Proprio in virtù di questo andamento, poco etico e morale, che alcuni filosofi contemporanei come Alasdair MacIntyre, Michael Sandel e Martha Nussbaum hanno cercato di recuperare l’idea che la politica debba essere al servizio del bene comune e della giustizia sociale.

In fondo, i valori cristiani parlano chiaro e, possono essere un importante riferimento per la politica, di oggi e di sempre, poiché offrono un’etica e una morale che possono aiutare un governatore a prendere decisioni e ad agire in modo responsabile e giusto. Come al solito la potenza dei valori antropologici cristiani emergono sempre, afferma Gesù: «Guardatevi e tenetevi lontano da ogni cupidigia, perché anche se uno è nell’abbondanza la sua vita non dipende dai suoi beni» (Lc 12,13-21) sembra essere è un chiaro ed esplicito ammonimento a una condotta morale e l’affermazione: «Perciò io vi dico: non preoccupatevi ………; la vita non vale forse più del cibo e il corpo più del vestito?» (Mt 6,24-34) è un chiaro ed esplicito ammonimento al rispetto della vita e del prossimo.

Ma ancora di più emerge il senso della giustizia e della tutela di essa: «beati i perseguitati a causa della giustizia» (Mt 10,10). Giustizia in questo caso vuol dire: fare la volontà di Dio. La giustizia può essere interpretata come l’equità e la distribuzione equa delle risorse e delle opportunità, e può essere interpretata come la collaborazione tra i membri della società per affrontare le sfide comuni di solidarietà.
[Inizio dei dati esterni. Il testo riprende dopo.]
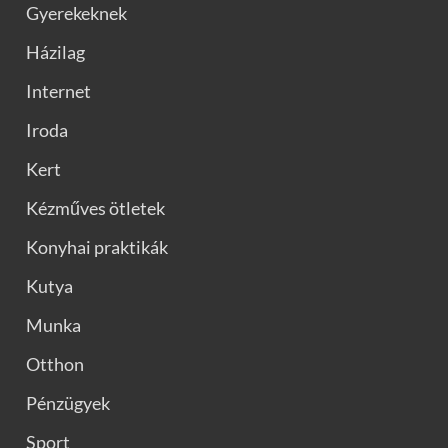
Gyerekeknek
Házilag
Internet
Iroda
Kert
Kézműves ötletek
Konyhai praktikák
Kutya
Munka
Otthon
Pénzügyek
Sport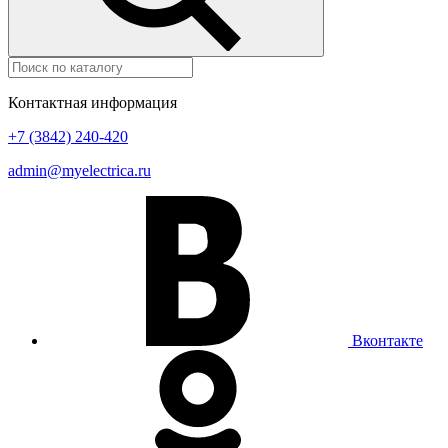
Контактная информация
+7 (3842) 240-420
admin@myelectrica.ru
Вконтакте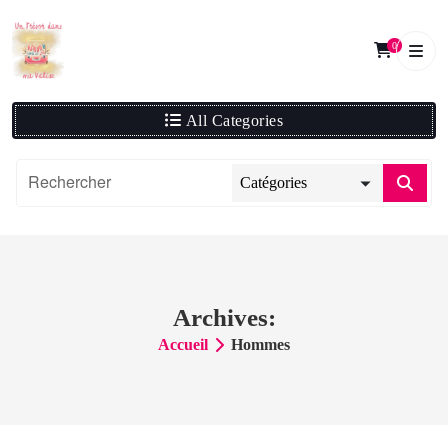
Skip
to
0
content
All Categories
Archives:
Accueil
Hommes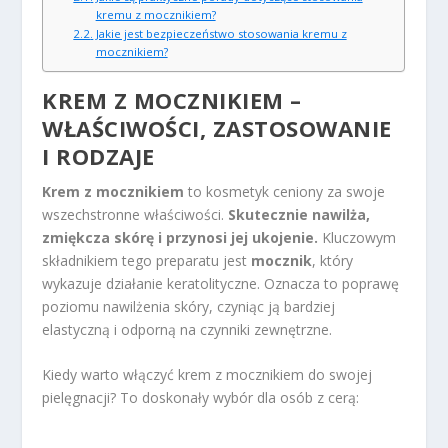
kremu z mocznikiem?
Jakie jest bezpieczeństwo stosowania kremu z
mocznikiem?
KREM Z MOCZNIKIEM –
WŁAŚCIWOŚCI, ZASTOSOWANIE
I RODZAJE
Krem z mocznikiem
to kosmetyk ceniony za swoje
wszechstronne właściwości.
Skutecznie nawilża,
zmiękcza skórę i przynosi jej ukojenie.
Kluczowym
składnikiem tego preparatu jest
mocznik
, który
wykazuje działanie keratolityczne. Oznacza to poprawę
poziomu nawilżenia skóry, czyniąc ją bardziej
elastyczną i odporną na czynniki zewnętrzne.
Kiedy warto włączyć krem z mocznikiem do swojej
pielęgnacji? To doskonały wybór dla osób z cerą:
E ancora di altri valori cristiani emergono come presupposti del fare politica; la dignità umana, la pace e la cura dell’ambiente.
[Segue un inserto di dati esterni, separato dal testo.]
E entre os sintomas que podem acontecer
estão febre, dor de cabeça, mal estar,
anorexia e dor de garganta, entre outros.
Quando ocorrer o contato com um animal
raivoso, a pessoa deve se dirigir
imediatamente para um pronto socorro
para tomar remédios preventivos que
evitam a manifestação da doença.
In definitiva seppure Gesù non è stato un politico, ha offerto un modello di vita e di comportamento che può essere applicato ad una buona pratica politica:

  • La cura per i più deboli: Gesù ha dedicato molta attenzione alle persone più vulnerabili e marginalizzate della società, come i malati, i poveri e i peccatori. Questa attenzione alla cura degli ultimi può ispirare i politici a mettere al centro delle loro politiche la tutela dei più deboli e la promozione del benessere comune.
  • La nonviolenza e il perdono: Gesù ha predicato la nonviolenza e il perdono anche nei confronti dei suoi nemici. Questa visione può ispirare i politici a cercare soluzioni pacifiche ai conflitti e a promuovere la riconciliazione tra le persone e i gruppi in conflitto.
  • La promozione della solidarietà: Gesù ha denunciato le ingiustizie della sua epoca e ha cercato di promuovere una maggiore equità tra le persone. Questa attenzione al sociale può ispirare i politici a lavorare per una società più giusta e solidale.
  • La valorizzazione della diversità: Gesù ha incontrato e accolto persone di diverse origini, etnie e religioni. Questo atteggiamento di inclusione può ispirare i politici a valorizzare e rispettare la diversità culturale e religiosa presente nella società.

In conclusione, i comportamenti e gli insegnamenti del cristianesimo possono essere interpretati come esempi di una buona pratica politica indipendentemente dalla casacca e dal colore politico.